Claiming that the plan fiduciaries “…employed a fundamentally irrational decision‐making process (i.e., inconsistent with their duty of prudence) contrary to basic economics and established investment theory”—a new suit involving the BlackRock LifePath target-date funds has been filed.
The suit—filed[i] by three former participants of the $38 billion, 135,000 participant Microsoft 401(k) plan in U.S. District Court for the Western District of Washington—claims—as have a half dozen similar suits filed recently—that the fiduciary defendants have breached their fiduciary duties to the plan, having “…selected, retained, and/or otherwise ratified poorly‐performing investments instead of offering more prudent alternative investments that were readily available at the time.”
There are a couple of distinctive features to this plan, compared with the others sued this week—there is apparently a separately managed account, and an employee stock ownership plan (ESOP) component, the latter having been frozen to transfers in or new contributions since 2016, according to the suit.
Those “differences” notwithstanding, the breach alleged here (Beldock et al. v. Microsoft Corporation et al., case number 2:22-cv-0108) deals with the same as the series of related suits noted above—the (allegedly poor) performance of the BlackRock LifePath Index funds.

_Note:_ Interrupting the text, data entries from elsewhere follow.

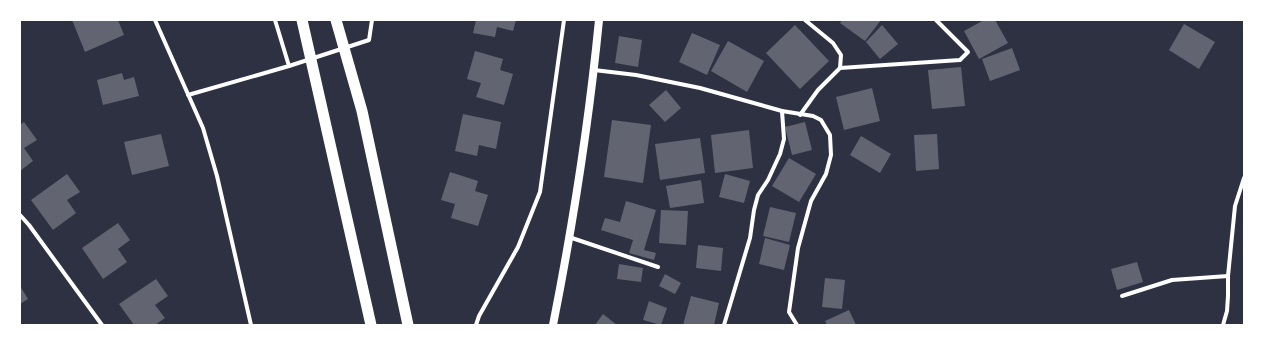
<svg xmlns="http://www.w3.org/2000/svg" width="1264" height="345" font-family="'Space Grotesk',sans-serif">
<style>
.building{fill:#626471}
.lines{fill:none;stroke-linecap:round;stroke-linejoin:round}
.minor{stroke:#fff;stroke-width:4}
.secondary{stroke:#fff;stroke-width:8}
.trunk{stroke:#fff;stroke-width:11}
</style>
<rect width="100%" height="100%" fill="#2d3142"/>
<g class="building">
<path d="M72,20h46l6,15 -39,17z"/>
<path d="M476,20h40l-3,11 -16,-4 -2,10 -22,-4z"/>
<path d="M842,20h39l-16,21 -25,-18z"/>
<path d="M984,20h11l13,23 -29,16 -15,-28z"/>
<path d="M1184,24l31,18 -16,27 -30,-19z"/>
<path d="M795,25l34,36 -29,28 -34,-36z"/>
<path d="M882,25l16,19 -18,15 -14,-17z"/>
<path d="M692,33l28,12 -13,30 -28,-13z"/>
<path d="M619,36l23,4 -4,27 -23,-4z"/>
<path d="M728,41l36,20 -17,31 -36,-21z"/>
<path d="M1012,48l8,22 -30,11 -8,-22z"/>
<path d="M475,51l28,8 -3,11 13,4 -9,31 -28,-8 5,-14 -14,-4z"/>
<path d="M961,67l4,39 -33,3 -4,-39z"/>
<path d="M122,73l2,7 10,-3 5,19 -36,9 -6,-25z"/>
<path d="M872,88l8,33 -36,9 -8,-33z"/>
<path d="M666,90l15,18 -16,14 -16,-17z"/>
<path d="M463,114l38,8 -5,27 -17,-4 -2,11 -22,-5z"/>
<path d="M612,120l39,5 -8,58 -39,-6z"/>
<path d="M24,122l13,18 -13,8 9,13 -13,10v-46z"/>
<path d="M805,122l7,28 -20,5 -7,-28z"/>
<path d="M749,130l4,38 -38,5 -4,-38z"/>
<path d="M161,134l8,32 -37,9 -8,-33z"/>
<path d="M937,134l2,35 -23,2 -2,-36z"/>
<path d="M861,136l30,18 -11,19 -30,-18z"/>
<path d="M700,138l5,35 -45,7 -5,-36z"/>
<path d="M789,158l27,16 -17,28 -27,-16z"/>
<path d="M450,172l28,9 -3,10 13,4 -10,31 -27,-8 4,-14 -14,-4z"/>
<path d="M67,174l13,18 -13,8 9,13 -23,17 -22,-30z"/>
<path d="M725,174l25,7 -6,22 -25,-6z"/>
<path d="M701,180l3,23 -34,5 -4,-22z"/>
<path d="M626,201l30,9 -12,40 12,3 -2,7 -25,-7 4,-13 -32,-10 4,-12 15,4z"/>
<path d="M770,207l26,6 -7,29 -26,-6z"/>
<path d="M661,210l27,1 -2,34 -27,-2z"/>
<path d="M118,223l12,17 -12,9 9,13 -24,17 -21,-31z"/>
<path d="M765,238l25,7 -6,25 -25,-6z"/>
<path d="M698,245l25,3 -2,23 -25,-3z"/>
<path d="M1137,262l6,20 -26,8 -6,-21z"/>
<path d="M619,264l24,4 -2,14 -24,-3z"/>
<path d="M665,274l16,9 -6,11 -16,-8z"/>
<path d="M825,278l20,2 -3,29 -20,-2z"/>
<path d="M156,279l12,17 -13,9 10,13 -10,7h-21l-15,-21z"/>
<path d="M20,286l8,13 -8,5z"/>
<path d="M691,296l28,7 -5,22h-31z"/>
<path d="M649,301l18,7 -6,17 -18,-5z"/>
<path d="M849,310l7,15h-29l-2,-4z"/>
<path d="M603,314l14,11h-22z"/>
</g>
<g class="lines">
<g class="minor">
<path d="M155,20l48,108 14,48 34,149"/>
<path d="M275,20l14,46"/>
<path d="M840,68l120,-8 8,-8 -32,-32"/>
<path d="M594,70l42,5 64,13 82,23 2,28 -4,15 -12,26 -10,15 -4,15 -4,28 -26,87"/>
<path d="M188,95l101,-29 80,-26 3,-20"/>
<path d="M782,111l31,5 8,4 9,15 1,20 -5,19 -15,27 -13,47 -9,64 8,13"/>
<path d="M800,115l18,-25 22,-22 1,-13 -8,-12 -28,-23"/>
<path d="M20,215l9,10 73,100"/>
<path d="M569,237l89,30"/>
<path d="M1122,296l50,-16 56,-4"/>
<path d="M476,325l3,-9 39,-69 22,-55 24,-172"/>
<path d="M1223,325l4,-14 1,-15v-20l7,-70 9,-28"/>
</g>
<path class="secondary" d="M553,325c20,-101 36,-203 46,-305"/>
<g class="trunk">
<path d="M302,20l69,305"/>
<path d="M336,20l26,91 46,214"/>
</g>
</g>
<rect width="1264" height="345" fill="none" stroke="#ffffff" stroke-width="42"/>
</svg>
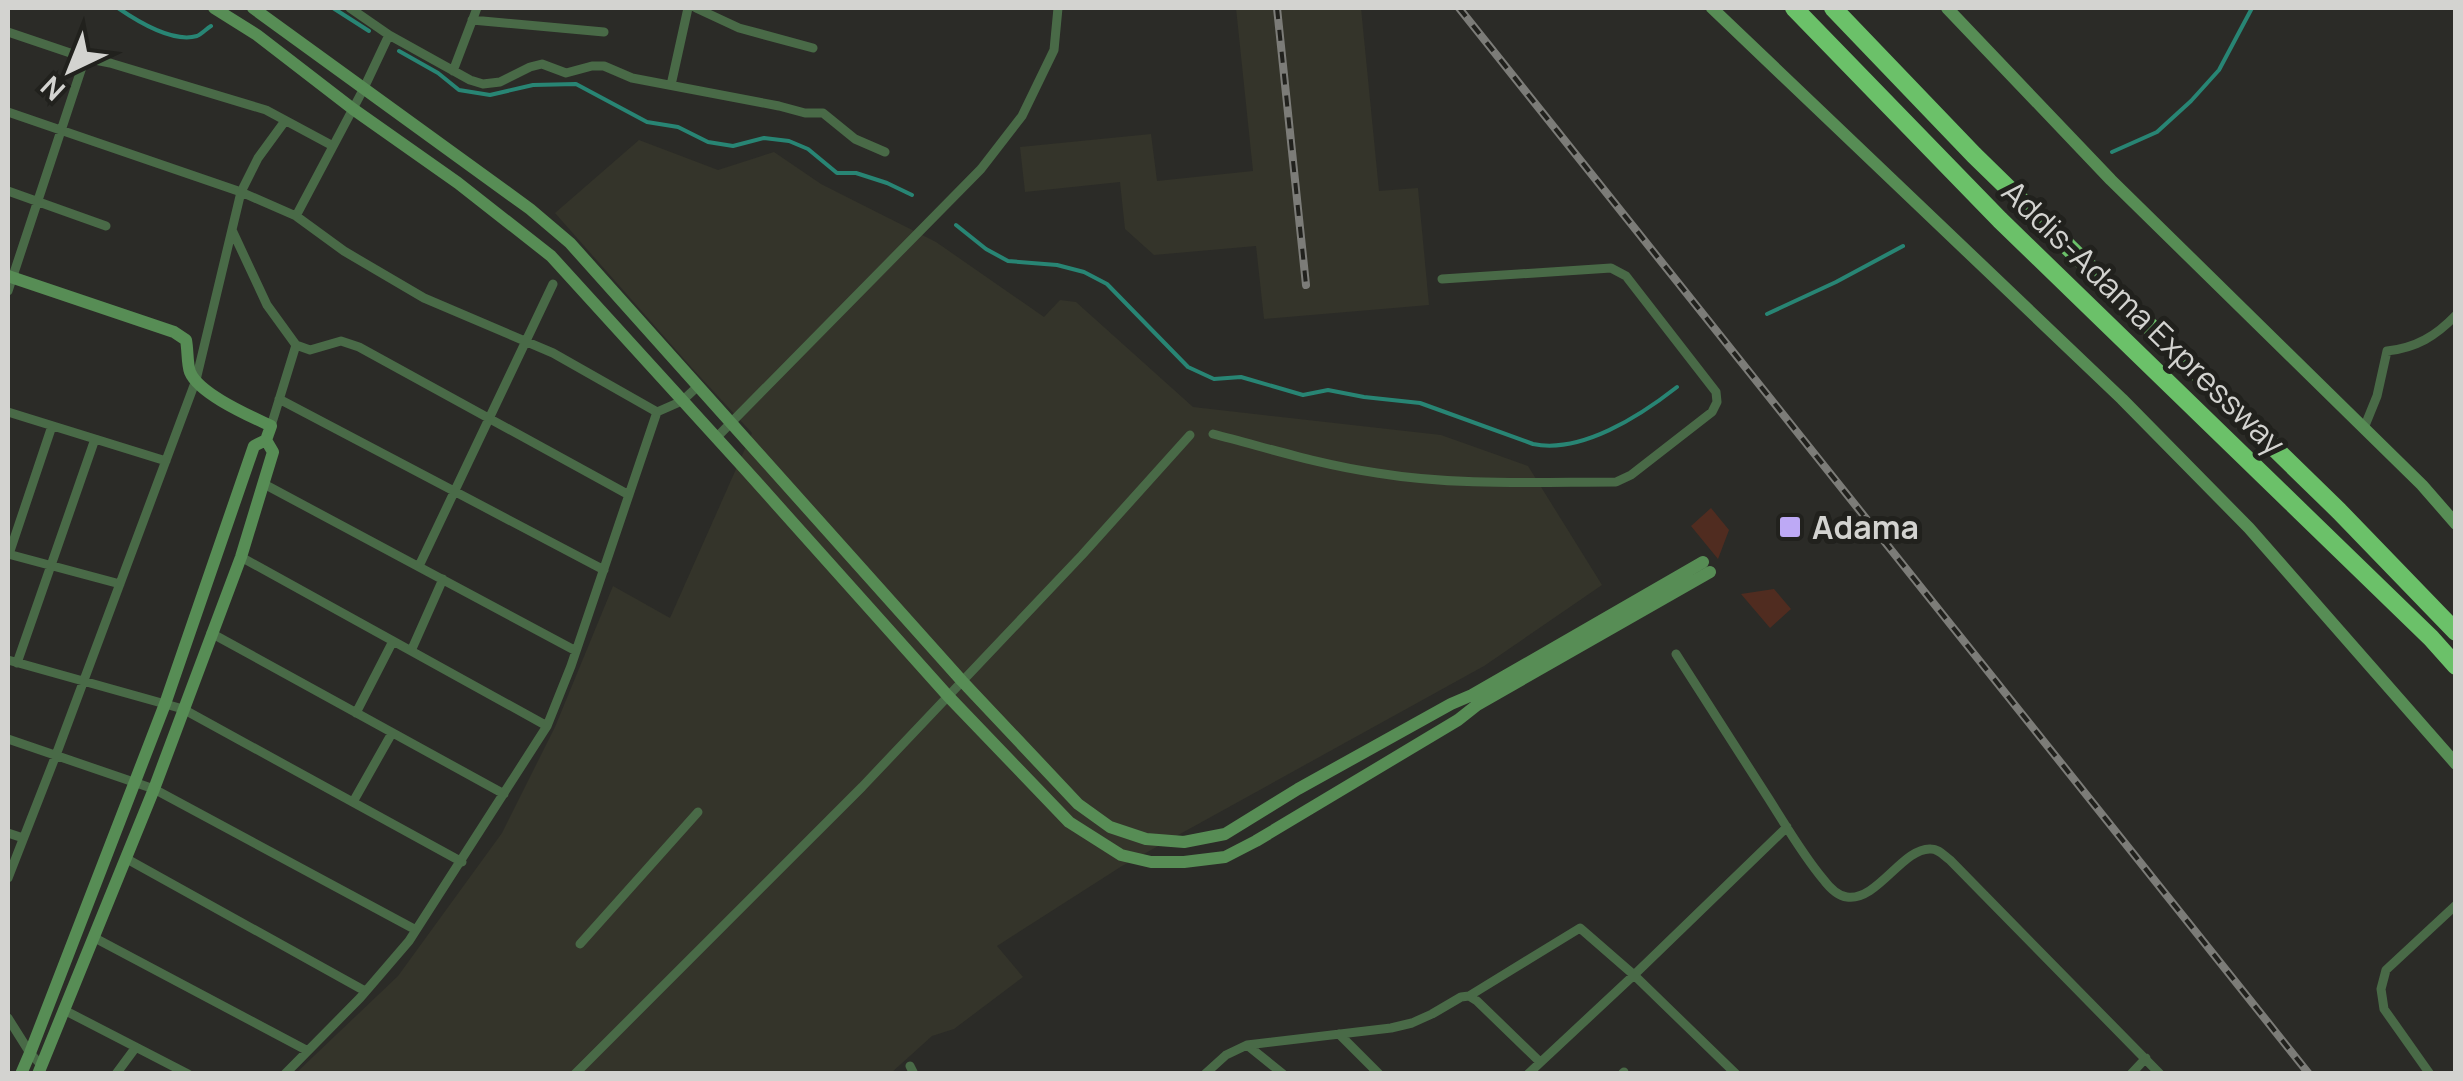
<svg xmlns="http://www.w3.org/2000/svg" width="2463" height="1081" font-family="Manrope,sans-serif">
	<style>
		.built { fill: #34342a }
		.green { fill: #502c20 }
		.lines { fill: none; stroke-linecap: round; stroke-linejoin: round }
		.stream { stroke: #288574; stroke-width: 4 }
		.street { stroke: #496a47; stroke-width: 9 }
		.secondary { stroke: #578d55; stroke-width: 12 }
		.highway { stroke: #6bc169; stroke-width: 18 }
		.rail-casing { stroke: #7c7c78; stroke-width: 8 }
		.rail { stroke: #21211d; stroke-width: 4; stroke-dasharray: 11; stroke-linecap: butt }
		.poi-dot { fill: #bda9f5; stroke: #21211d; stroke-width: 4 }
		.labels { text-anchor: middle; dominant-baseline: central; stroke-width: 10; stroke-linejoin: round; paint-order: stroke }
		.street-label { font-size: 32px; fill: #d3d3d0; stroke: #21211d }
		.poi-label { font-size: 32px; font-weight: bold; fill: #d3d3d0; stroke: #21211d; text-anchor: start }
	</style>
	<rect width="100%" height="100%" fill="#2b2b27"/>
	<path class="built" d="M 1236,8 L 1361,8 L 1379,191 L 1418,188 L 1429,305 L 1264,319 L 1256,246 L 1154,255 L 1125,229 L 1120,182 L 1025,192 L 1020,147 L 1151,134 L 1157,181 L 1253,171 Z
		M 639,140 L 718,170 L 774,152 L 821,184 L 936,242 L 1044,317 L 1060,300 L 1076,302 L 1193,407 L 1441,435 L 1528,466 L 1602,585 L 1484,666 L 1122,866 L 997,946 L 1023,977 L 954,1029 L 932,1036 L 891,1073 L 295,1074 L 398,976 L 502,833 L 555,727 L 613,586 L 670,618 L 752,433 L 691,367 L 555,213 Z"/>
	<path class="green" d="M 1711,508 L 1729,530 L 1718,559 L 1691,526 Z
		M 1774,589 L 1791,609 L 1770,628 L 1741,594 Z"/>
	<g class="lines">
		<path class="stream" d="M 118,8 C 137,21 173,43 197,36 C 202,34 206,29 211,26
			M 333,8 L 369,31
			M 399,51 L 438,73 L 459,90 L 490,95 L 533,85 L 576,84 L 647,122 L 678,127 L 708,142 L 733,146 L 764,138 L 789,141 L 808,149 L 837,173 L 856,173 L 887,183 L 912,195
			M 2112,152 L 2157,132 L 2191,101 L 2219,70 L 2252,8
			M 956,225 L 986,249 L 1008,261 L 1057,265 L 1084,272 L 1107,284 L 1188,367 L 1214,379 L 1241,377 L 1303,395 L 1328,390 L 1364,397 L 1420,403 L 1533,444 C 1581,454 1640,416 1677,387
			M 1767,314 L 1836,282 L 1903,246"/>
		<path class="street" d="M 350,8 L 389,35 L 470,80 L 483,84 L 500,82 L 530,67 L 542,64 L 566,73 L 592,66 L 604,66 L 632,78 L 779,106 L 805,113 L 823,113 L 855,139 L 885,152
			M 696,8 L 739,28 L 813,48
			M 472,20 L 604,32
			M 8,32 L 85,58 L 110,63 L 266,110 L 333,146
			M 453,71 L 477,8
			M 671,85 L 688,8
			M 8,112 L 241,192 L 296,216 L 344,251 L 424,298 L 553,353 L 657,412
			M 8,191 L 106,226
			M 296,216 L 364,88 L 389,35
			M 232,230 L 267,305 L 296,345 L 310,350 L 341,341 L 359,347 L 629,495
			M 8,291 L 85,58
			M 279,399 L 604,570
			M 8,412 L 166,461
			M 271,426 L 296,345
			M 2364,428 L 2377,396 L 2387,351 C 2416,348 2436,336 2456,315
			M 1213,434 C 1268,448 1320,465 1377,473 C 1456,486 1537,482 1616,482 L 1631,475 L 1712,412 L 1717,402 L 1716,392 L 1626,276 L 1611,268 L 1442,279
			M 716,438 L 981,169 L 1022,116 L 1054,50 L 1058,8
			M 264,484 L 576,651
			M 8,554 L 120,584
			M 9,554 L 52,426
			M 241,557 L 547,726
			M 419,566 L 553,284
			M 211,633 L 504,794
			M 411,651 L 443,579
			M 1676,654 C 1706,701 1737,749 1767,796 C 1785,824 1802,854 1823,879 C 1829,887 1837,896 1847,897 C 1877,902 1903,847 1931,849 C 1939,849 1944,856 1950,860 L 2160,1074
			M 8,660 L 183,709 L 462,862
			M 17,663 L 95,439
			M 356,713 L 393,641
			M 8,739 L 154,789 L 416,930
			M 353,802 L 392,733
			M 8,833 L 23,838
			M 127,859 L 365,991
			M 8,878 L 56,755 L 196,380 L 241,192 L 258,158 L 285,121
			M 93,937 L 308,1051
			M 580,944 L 698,812
			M 1469,996 L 1477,1001 L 1540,1062
			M 64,1010 L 188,1074
			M 8,1018 L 30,1053 L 42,1066
			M 1339,1034 L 1379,1074
			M 1247,1045 L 1283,1074
			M 910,1066 L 914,1074
			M 116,1074 L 136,1047
			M 285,1074 L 360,998 L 409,941 L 547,726 L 571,666 L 657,412 L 682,401 L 697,387
			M 575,1074 L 862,787 L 1082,555 L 1190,435
			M 1205,1074 L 1226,1055 L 1247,1045 L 1391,1028 L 1412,1023 L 1432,1014 L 1461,997 L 1469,996 L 1580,928 L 1634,975 L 1736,1074
			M 1528,1074 L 1634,975 L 1787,827
			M 1622,1074 L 1624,1072
			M 2131,1074 L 2146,1058
			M 2430,1074 L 2384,1009 L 2381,989 L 2386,970 L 2456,905"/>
		<path class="secondary" d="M 214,8 L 257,35 L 353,109 L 458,183 L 551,256 L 744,468 L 948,696 L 1069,822 L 1121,855 L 1151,862 L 1184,862 L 1225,857 L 1256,841 L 1458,720 L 1477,705 L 1710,572
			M 253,8 L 530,209 L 570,243 L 962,681 L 1078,804 L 1110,827 L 1146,839 L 1184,842 L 1225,834 L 1298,789 L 1451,704 L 1472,695 L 1703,562
			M 1712,8 L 2122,399 L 2249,528 L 2456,764
			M 1947,8 L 2111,180 L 2422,485 L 2456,524
			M 8,276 L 174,332 L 186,340 C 188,350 187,364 190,372 C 199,394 250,416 271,426 L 266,440 L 254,446 L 165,704 L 30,1053 L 21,1074
			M 38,1074 L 154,789 L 241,557 L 273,452 L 266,440"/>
		<path class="highway" d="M 1794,8 L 2000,220 L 2431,638 L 2456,666
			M 1833,8 L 1974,155 L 2339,511 L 2456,632"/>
		<defs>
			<path id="rail" d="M 1277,8 L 1306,285
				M 1459,8 L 2309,1074"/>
		</defs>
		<use href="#rail" class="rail-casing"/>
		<use href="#rail" class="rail"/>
	</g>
	<rect class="poi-dot" x="1778" y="515" width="24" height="24" rx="5"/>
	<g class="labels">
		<g class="street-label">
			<text transform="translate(2144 317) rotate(44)">Addis-Adama Expressway</text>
		</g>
		<g class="poi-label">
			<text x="1812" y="527">Adama</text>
		</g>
	</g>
	<rect width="2463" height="1081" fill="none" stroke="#d3d3d0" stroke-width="20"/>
	<g transform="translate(70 70) rotate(223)" stroke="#21211d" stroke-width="8" paint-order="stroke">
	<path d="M0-8L18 38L0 25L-18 38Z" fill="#d3d3d0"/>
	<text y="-15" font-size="28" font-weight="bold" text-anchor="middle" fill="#d3d3d0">N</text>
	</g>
</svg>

The suit claims—as have the rest filed recently—that the BlackRock TDFs are “significantly worse performing than many of the mutual fund alternatives offered by TDF providers and, throughout the Class Period, could not have supported an expectation by prudent fiduciaries that their retention in the Plan was justifiable.” And—as alleged in the other cases (the filing is basically a copy/paste of the other filings), exacerbating the problem alleged is the designation of these funds as the plan’s qualified default investment alternative, where the suit alleges that 24% of the plan’s assets were invested (as of 12/31/20).
The participant-plaintiffs here—again, as in the other suits—claim that the BlackRock TDFs significantly underperformed four of the five comparative target-date funds (Vanguard, T. Rowe Price, American Funds, Fidelity[ii]) that are the largest by market share. The suit claims that, “When evaluated against the Comparator TDFs, both individually and as a group, the returns of the BlackRock TDFs, at all stages along the glide path from aggressive to conservative, paled in comparison to those of the readily available alternatives. Accordingly, the analytical frameworks employed by prudent fiduciaries could not have supported a determination that the expected returns of the BlackRock TDFs would justify their retention in the Plan.”
‘Considerably More Aggressive’
The suit claims that the BlackRock TDFs were “considerably more aggressive” than the so-called “comparator” TDFs, “from the vintage intended for the youngest investors through those with a target date of 2050.” They go on to state that “For the 2045 through 2030 vintages, the latter of which is managed for investors currently within ten years of their anticipated retirement date, the difference in equity allocations between the BlackRock TDFs and the Comparator TDFs is negligible. Though the BlackRock TDFs become considerably more conservative in the 2025 vintage and at retirement, each of the Comparator TDFs ultimately reach a terminal equity allocation that is at or below the 40% of the BlackRock TDFs.”
Here too the plaintiffs peremptorily push back on the (potential) defense that it’s inappropriate to compare TDFs with a “to” retirement date glidepath orientation (like the BlackRock TDFs) to those with a glidepath designed with an eye toward carrying “through” retirement.
“Defendants could have sought this comparative returns data at any time from Fidelity in its capacity as recordkeeper (since Fidelity regularly provides such data to their customers), as well as from the Plan’s other service providers, or, in the alternative, obtained it themselves in real time through just a few clicks of a computer mouse,” the suit alleges.
Ultimately, the plaintiffs claim that the “defendants selected and retained the funds at issue and throughout the Class Period. Since Defendants have discretion to select the investments made available to participants, Defendants’ breaches are the direct cause of the losses alleged herein.”
[i] As in the other cases, Miller Shah LLP is representing the participants filing suit, along with—in this case—the Terrell Marshall Law Group PLLC.
[ii] Here, as in the other suits, the Fidelity Freedom funds—a target of the plaintiffs’ counsel in separate actions—is set aside as “an imprudent selection for the Plan for the duration of the Class Period due to myriad quantitative and qualitative red flags after undergoing a strategy overhaul in 2014.”